This retrospective cross-sectional study used medical insurance claims data from April 2016 to March 2017 and was designed to investigate the prevalence of gout and asymptomatic hyperuricemia in the Japanese pediatric population as well as to assess patient characteristics and treatment. The study was registered through the UMIN Clinical Trials Registry (UMIN000036029, February 27, 2019). Data were obtained from the JMDC Claims Database, which is one of the largest epidemiologic insurance claims databases available in Japan and which contained information on approximately 2% of the Japanese population at the time of this study . The health insurance system in Japan is a “universal health insurance coverage system,” which means that all Japanese citizens are covered by some form of comprehensive medical insurance. The fee for each treatment is the same across the country. The co-payment ratio is normally 30% of the total medical cost. Every citizen can visit any medical facility at any time. All people in Japan are insured either through their employer or through a government agency. The JMDC claims database is sourced from multiple health insurance organizations, most of which serve company employers, so this database represents company employees and their dependents.
The JMDC Claims Database has acquired anonymized information from multiple health insurance organizations, along with permission to share some of that information with third parties for research. Data include diagnostic codes, physical examination data, and drug prescription records. Patients are anonymized and assigned identification numbers, which can be traced through multiple hospitals and clinical facilities. The age distribution of pediatric subscribers was identical to that of the overall pediatric population of Japan in 2016–2017.
Inclusion criteria for patients in this study were
Uninterrupted registration in the JMDC Claims Database from April 2016 to March 2017.
Diagnosis of gout or asymptomatic hyperuricemia.
Age 0–18 years as of April 2016.
Patients with malignant tumors were excluded, since chemotherapy-induced hyperuricemia would be a confounder.
The definition of “target population” in this study is described in Additional file 1: Table S1.

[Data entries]
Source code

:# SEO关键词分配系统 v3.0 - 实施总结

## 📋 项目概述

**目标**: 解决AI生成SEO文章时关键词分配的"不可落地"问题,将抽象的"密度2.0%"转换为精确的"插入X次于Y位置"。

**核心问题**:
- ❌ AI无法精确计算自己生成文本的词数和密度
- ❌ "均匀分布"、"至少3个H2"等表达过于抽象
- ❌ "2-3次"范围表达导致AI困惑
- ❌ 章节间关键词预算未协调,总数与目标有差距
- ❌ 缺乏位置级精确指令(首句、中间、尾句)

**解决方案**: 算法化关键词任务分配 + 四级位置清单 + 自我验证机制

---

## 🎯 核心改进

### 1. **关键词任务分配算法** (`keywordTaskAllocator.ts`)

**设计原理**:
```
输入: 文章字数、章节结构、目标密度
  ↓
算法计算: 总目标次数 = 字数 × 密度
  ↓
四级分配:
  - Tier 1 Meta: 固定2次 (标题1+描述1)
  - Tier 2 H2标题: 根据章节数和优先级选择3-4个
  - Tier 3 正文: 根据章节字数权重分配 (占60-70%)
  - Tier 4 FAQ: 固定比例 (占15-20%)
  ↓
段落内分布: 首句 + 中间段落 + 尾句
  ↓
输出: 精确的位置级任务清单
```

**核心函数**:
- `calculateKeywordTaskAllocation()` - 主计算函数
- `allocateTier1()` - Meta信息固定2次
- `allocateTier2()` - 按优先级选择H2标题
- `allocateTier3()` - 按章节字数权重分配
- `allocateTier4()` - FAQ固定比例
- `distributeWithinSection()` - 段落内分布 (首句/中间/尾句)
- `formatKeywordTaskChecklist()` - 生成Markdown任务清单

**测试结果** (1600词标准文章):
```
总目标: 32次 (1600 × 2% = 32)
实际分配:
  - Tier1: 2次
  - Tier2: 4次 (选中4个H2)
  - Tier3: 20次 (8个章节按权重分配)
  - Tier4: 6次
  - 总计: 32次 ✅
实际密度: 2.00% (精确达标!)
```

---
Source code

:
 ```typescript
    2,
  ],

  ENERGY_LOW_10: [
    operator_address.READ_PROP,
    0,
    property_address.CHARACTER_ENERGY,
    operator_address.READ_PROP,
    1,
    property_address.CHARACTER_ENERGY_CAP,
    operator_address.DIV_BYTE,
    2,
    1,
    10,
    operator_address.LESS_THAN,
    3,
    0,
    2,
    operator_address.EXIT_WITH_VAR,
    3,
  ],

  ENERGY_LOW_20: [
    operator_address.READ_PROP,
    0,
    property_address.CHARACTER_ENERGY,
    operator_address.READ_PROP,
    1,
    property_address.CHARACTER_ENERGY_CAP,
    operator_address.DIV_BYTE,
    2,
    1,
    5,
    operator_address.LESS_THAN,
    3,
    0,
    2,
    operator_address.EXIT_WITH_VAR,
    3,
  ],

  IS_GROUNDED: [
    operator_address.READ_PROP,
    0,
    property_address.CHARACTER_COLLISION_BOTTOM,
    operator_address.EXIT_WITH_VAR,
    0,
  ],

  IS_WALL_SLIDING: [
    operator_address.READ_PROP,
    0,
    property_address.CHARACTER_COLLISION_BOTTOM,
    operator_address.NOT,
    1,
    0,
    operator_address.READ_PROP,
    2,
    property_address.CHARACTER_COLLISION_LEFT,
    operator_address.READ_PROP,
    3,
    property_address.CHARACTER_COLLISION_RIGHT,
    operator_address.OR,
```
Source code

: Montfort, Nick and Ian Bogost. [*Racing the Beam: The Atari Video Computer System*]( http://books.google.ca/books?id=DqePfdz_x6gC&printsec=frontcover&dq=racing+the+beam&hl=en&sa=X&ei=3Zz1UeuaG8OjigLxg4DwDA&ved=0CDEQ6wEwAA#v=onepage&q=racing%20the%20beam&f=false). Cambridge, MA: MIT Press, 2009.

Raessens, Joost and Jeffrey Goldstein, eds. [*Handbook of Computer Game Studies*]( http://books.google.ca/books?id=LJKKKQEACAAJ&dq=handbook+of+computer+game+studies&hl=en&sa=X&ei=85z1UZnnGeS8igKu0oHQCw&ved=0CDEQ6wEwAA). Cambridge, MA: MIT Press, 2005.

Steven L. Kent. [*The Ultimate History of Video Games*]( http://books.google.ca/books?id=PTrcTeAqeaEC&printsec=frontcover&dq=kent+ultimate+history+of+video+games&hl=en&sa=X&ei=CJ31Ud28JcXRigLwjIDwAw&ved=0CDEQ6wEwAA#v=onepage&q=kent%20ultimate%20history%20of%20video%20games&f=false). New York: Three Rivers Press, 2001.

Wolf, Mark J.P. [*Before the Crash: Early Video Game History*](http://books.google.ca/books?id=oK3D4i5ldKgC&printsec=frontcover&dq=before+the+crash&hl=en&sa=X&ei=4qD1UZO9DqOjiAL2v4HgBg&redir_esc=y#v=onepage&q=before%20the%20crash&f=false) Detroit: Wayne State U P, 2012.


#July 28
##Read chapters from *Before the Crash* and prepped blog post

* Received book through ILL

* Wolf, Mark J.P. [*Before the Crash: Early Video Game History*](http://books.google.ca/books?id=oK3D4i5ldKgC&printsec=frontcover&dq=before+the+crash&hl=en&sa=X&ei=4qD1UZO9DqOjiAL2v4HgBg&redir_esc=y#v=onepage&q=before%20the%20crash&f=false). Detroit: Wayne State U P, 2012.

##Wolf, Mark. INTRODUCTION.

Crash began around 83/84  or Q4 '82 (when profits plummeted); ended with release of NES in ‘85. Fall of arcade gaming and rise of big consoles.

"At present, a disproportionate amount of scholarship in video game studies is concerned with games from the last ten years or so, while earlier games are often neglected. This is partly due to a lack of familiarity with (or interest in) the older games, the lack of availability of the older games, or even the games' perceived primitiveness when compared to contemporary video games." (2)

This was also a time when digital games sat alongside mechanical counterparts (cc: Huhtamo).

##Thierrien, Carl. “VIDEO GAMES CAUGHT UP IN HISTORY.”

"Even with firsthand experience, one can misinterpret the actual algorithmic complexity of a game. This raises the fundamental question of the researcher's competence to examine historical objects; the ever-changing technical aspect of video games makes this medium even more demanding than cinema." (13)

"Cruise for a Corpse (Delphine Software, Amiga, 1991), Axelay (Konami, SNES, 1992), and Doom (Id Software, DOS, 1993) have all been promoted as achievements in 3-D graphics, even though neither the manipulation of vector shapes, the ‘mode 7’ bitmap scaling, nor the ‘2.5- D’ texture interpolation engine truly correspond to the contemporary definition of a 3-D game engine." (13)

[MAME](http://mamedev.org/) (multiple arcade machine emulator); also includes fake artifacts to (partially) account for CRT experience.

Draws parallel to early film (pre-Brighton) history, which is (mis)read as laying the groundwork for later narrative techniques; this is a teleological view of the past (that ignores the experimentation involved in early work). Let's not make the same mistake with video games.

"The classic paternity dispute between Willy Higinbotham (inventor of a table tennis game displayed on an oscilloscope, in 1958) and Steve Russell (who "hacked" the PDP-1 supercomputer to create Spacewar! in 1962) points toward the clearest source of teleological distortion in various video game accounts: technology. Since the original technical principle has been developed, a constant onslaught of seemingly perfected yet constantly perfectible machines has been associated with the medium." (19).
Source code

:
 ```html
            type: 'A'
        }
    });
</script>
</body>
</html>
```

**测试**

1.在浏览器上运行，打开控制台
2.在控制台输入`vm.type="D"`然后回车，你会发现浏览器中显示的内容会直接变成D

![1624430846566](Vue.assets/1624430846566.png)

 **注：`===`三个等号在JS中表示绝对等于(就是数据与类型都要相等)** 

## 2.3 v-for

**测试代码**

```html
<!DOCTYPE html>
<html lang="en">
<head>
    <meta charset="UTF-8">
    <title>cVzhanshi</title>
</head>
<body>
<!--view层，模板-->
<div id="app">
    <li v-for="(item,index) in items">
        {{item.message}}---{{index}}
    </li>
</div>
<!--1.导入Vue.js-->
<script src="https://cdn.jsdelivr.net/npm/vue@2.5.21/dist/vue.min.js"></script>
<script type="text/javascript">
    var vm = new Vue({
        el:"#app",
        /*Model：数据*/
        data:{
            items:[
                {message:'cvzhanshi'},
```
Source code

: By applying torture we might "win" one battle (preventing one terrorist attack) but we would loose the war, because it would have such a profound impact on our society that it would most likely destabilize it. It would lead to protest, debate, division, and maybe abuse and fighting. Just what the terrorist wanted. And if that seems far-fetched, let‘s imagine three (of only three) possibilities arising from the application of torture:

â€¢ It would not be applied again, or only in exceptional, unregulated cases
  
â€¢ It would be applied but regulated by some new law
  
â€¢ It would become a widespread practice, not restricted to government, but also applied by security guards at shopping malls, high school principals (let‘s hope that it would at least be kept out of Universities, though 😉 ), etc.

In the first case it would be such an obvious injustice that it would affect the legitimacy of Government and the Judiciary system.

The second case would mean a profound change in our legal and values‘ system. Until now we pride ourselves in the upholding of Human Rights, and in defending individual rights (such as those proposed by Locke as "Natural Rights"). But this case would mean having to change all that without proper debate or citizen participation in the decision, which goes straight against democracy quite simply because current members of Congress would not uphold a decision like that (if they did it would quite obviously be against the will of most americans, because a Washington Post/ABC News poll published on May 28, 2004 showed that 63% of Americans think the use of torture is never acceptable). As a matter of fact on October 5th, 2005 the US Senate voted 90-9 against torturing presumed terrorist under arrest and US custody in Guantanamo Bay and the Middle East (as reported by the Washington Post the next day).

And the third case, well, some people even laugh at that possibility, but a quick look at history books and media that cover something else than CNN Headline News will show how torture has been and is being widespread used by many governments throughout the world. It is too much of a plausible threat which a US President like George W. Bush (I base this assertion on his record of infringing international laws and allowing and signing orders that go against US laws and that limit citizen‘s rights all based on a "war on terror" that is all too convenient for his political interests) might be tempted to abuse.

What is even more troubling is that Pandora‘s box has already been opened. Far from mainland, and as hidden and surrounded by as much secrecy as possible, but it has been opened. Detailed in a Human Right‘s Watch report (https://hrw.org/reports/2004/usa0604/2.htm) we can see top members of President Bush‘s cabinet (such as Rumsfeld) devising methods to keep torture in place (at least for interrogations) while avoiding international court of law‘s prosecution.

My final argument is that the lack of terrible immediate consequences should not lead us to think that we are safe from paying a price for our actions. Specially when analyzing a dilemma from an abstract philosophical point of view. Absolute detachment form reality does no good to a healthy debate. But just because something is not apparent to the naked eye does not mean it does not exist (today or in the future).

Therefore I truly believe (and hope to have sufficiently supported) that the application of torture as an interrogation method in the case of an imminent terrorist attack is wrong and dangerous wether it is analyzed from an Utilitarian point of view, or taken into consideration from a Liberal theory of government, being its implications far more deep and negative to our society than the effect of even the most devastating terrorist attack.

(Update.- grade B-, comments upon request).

Work task 1 – According to the gout study passage, why were patients with malignant tumors excluded from the study?
Work task 2 – Print the gout study passage from "Inclusion criteria for" to "be a confounder.".

Task response 1 – They were excluded because chemotherapy-induced hyperuricemia would be a confounder.

Task response 2 –
Inclusion criteria for patients in this study were
Uninterrupted registration in the JMDC Claims Database from April 2016 to March 2017.
Diagnosis of gout or asymptomatic hyperuricemia.
Age 0–18 years as of April 2016.
Patients with malignant tumors were excluded, since chemotherapy-induced hyperuricemia would be a confounder.